_RECORDS SHOWN_
--- START ---

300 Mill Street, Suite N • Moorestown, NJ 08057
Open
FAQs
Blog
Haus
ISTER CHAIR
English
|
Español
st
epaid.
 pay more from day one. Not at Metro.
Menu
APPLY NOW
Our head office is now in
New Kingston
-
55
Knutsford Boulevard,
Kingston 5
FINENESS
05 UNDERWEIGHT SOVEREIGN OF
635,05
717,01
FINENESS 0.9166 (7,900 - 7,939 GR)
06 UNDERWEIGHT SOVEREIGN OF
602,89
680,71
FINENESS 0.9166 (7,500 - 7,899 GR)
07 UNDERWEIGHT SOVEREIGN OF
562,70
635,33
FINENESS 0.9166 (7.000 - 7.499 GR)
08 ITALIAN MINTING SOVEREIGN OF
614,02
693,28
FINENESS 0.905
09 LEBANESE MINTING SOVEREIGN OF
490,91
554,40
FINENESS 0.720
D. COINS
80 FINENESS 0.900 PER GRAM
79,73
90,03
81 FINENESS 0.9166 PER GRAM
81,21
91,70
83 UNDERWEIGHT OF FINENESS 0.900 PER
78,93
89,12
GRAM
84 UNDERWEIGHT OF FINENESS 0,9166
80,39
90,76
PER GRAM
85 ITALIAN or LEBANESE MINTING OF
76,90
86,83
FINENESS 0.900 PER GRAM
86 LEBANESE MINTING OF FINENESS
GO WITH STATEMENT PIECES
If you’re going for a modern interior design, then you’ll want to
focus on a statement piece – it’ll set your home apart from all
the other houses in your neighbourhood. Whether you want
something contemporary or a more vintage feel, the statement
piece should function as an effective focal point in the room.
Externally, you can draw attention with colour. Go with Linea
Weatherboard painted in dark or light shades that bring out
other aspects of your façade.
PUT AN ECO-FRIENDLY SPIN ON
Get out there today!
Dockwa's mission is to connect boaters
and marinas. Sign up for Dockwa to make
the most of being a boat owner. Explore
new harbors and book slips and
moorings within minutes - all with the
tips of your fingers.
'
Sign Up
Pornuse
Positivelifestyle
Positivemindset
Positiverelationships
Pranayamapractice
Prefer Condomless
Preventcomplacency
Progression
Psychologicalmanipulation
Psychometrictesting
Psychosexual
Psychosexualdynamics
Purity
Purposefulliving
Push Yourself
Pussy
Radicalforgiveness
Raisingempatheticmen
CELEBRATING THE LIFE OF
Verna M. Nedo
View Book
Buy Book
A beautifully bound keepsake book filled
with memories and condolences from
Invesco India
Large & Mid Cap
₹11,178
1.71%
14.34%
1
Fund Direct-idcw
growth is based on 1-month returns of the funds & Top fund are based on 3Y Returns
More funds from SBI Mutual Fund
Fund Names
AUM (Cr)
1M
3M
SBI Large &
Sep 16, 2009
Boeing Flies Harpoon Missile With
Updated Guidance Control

--- END ---

_REQUIRED ACTION_
From the records above, copy each line in which the string "SOVEREIGN" occurs.

_SOLUTION TO THIS PROBLEM_
05 UNDERWEIGHT SOVEREIGN OF
06 UNDERWEIGHT SOVEREIGN OF
07 UNDERWEIGHT SOVEREIGN OF
08 ITALIAN MINTING SOVEREIGN OF
09 LEBANESE MINTING SOVEREIGN OF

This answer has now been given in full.